- WHAT YOU HAVE TO DO: All lines from the one holding "2011/11/14 04:22: 29.65 -> 29.73" through the last line of the entries below must be transcribed exactly, and no others. Pictures do not go in.

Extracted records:
_ _ _

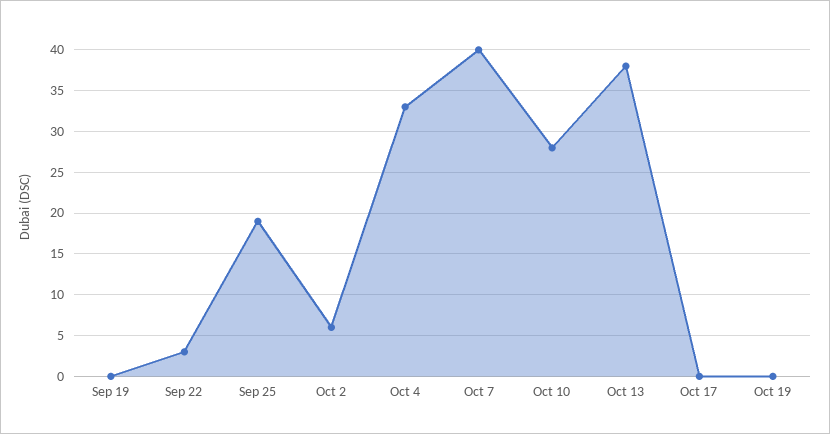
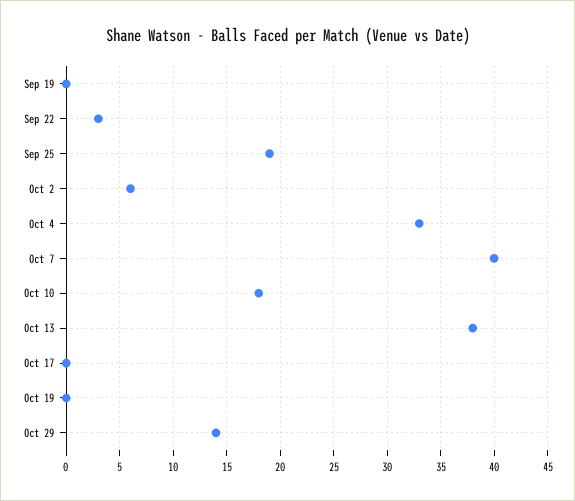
Oct 10: 28 -> 18
Oct 29: none -> 14

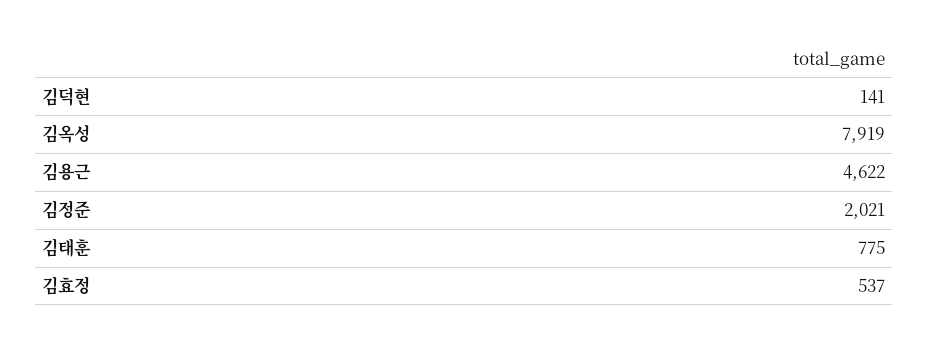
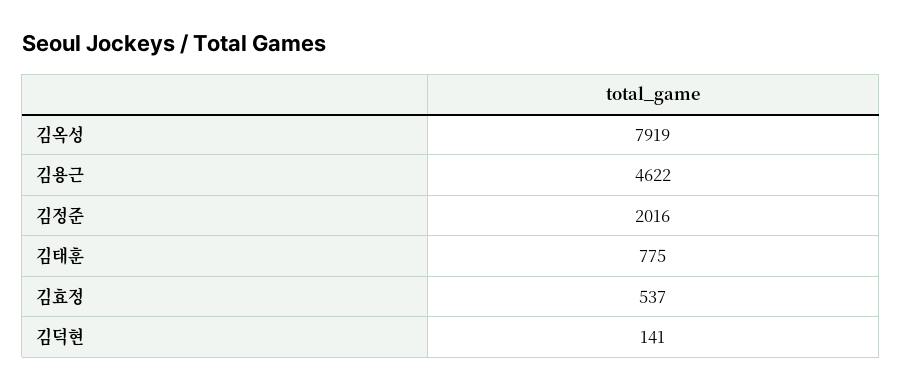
김정준: 2021 -> 2016

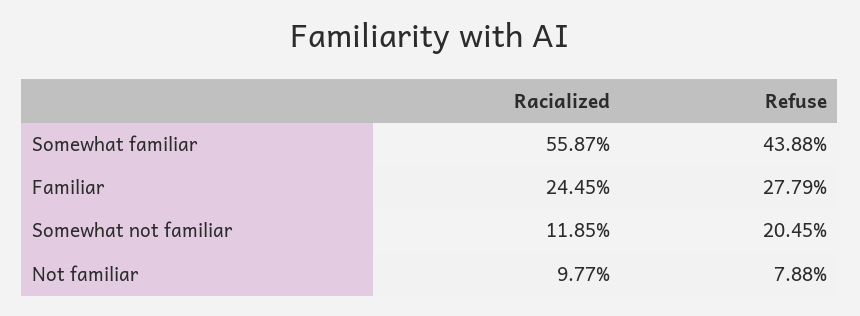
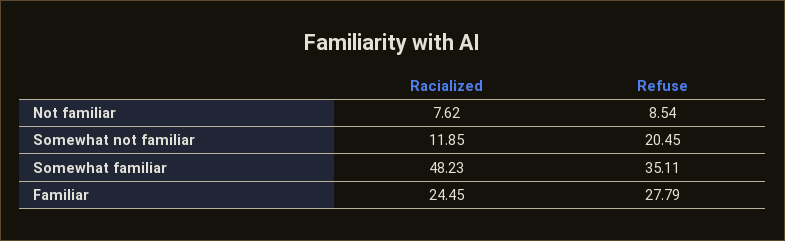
Racialized, Somewhat familiar: 55.87 -> 48.23
Refuse, Somewhat familiar: 43.88 -> 35.11
Racialized, Not familiar: 9.77 -> 7.62
Refuse, Not familiar: 7.88 -> 8.54

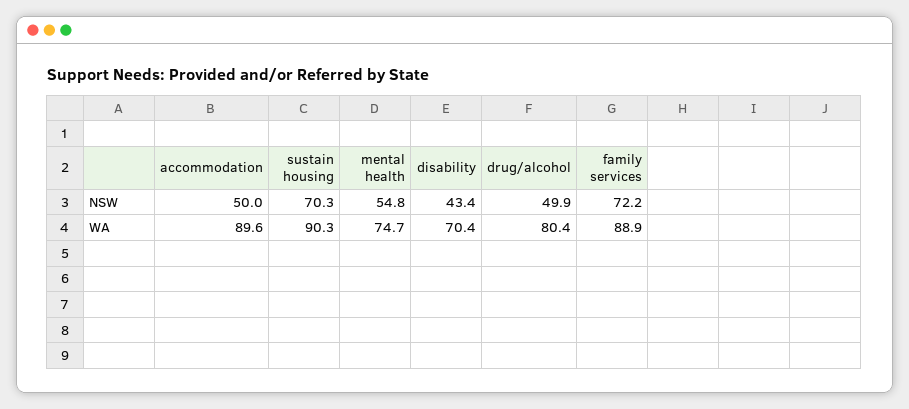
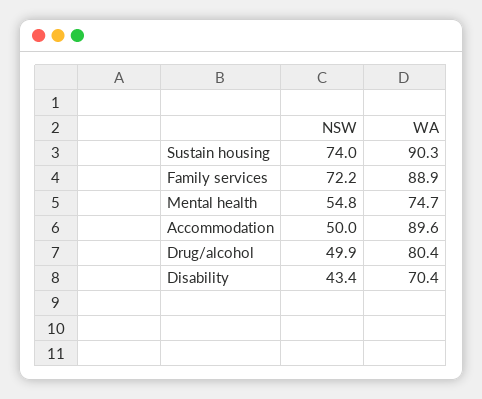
sustain housing, NSW: 70.3 -> 74

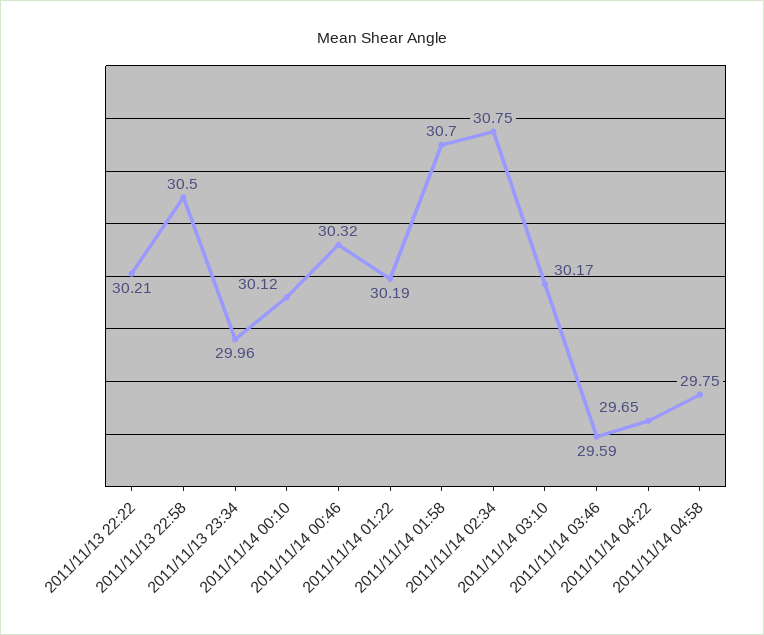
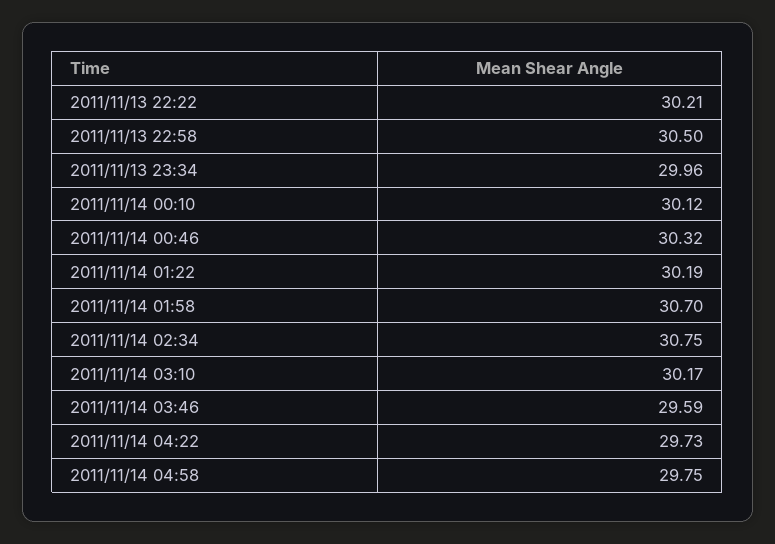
2011/11/14 04:22: 29.65 -> 29.73

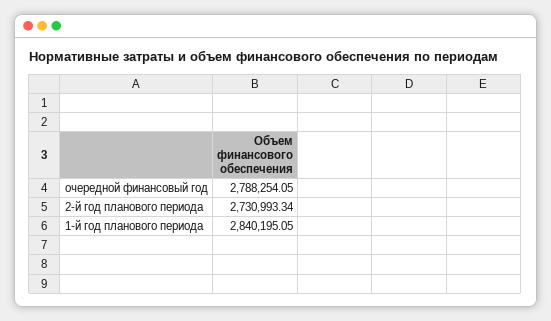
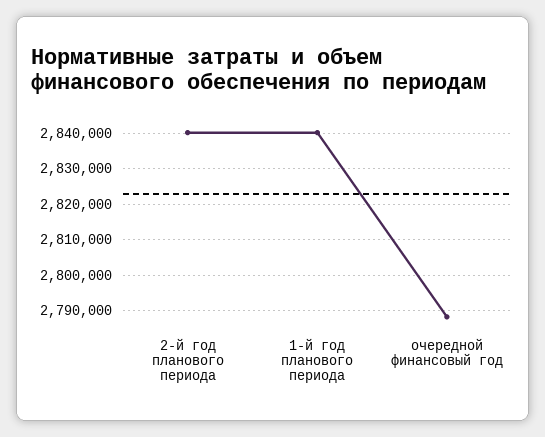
2-й год планового периода: 2730993.34 -> 2840000

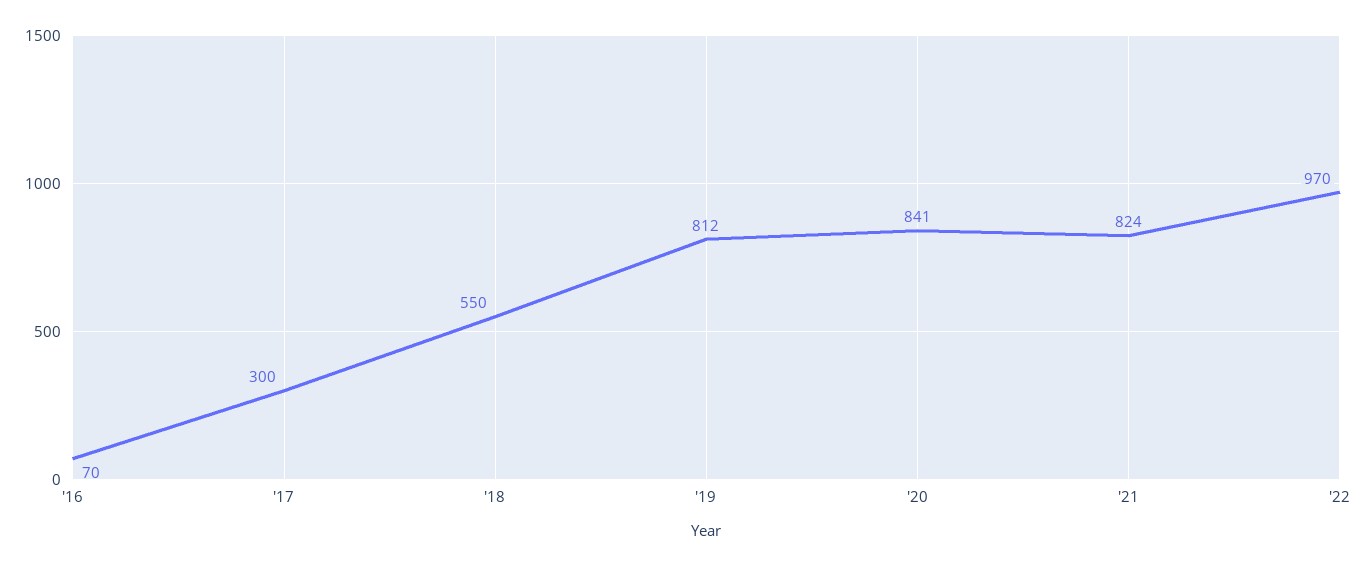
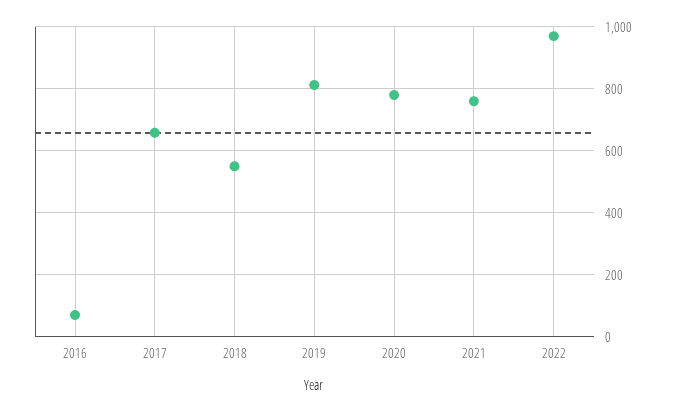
'17: 300 -> 660
'20: 841 -> 780
'21: 824 -> 760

_ _ _

- RESPONSE AREA:
2011/11/14 04:22: 29.65 -> 29.73

2-й год планового периода: 2730993.34 -> 2840000

'17: 300 -> 660
'20: 841 -> 780
'21: 824 -> 760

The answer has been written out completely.